> _WORK TO DO_: Reproduce word for word everything from the start of the rows down to the line containing "picture [1573, 44, 1864, 331]", with both ends included.

> _RECORDS SHOWN_:
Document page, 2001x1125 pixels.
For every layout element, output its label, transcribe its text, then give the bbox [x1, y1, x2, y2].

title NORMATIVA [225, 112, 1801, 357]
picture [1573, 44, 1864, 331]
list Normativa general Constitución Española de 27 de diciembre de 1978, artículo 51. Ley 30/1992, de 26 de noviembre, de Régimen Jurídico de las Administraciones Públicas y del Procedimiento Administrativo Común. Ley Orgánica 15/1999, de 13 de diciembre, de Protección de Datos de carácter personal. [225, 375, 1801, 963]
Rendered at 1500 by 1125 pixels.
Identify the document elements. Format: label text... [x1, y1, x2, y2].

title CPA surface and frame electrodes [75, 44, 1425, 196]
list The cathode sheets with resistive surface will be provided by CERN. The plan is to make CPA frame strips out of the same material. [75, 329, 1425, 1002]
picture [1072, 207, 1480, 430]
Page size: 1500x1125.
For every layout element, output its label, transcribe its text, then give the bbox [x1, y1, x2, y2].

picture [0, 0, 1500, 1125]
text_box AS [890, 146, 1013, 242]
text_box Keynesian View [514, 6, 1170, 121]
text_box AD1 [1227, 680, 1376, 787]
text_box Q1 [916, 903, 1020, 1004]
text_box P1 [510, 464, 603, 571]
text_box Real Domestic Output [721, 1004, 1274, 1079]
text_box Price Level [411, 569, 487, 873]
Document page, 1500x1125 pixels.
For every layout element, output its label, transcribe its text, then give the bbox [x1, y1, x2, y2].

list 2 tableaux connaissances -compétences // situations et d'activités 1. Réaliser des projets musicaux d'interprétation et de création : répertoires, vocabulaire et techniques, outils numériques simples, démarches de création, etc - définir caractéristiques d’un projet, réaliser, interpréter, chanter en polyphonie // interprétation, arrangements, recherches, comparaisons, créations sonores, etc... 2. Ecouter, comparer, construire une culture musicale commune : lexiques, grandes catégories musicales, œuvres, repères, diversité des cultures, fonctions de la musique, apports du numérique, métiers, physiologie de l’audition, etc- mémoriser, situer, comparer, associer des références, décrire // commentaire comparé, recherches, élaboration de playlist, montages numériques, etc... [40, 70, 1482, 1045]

> _EXPECTED OUTPUT_:
Document page, 2001x1125 pixels.
For every layout element, output its label, transcribe its text, then give the bbox [x1, y1, x2, y2].

title NORMATIVA [225, 112, 1801, 357]
picture [1573, 44, 1864, 331]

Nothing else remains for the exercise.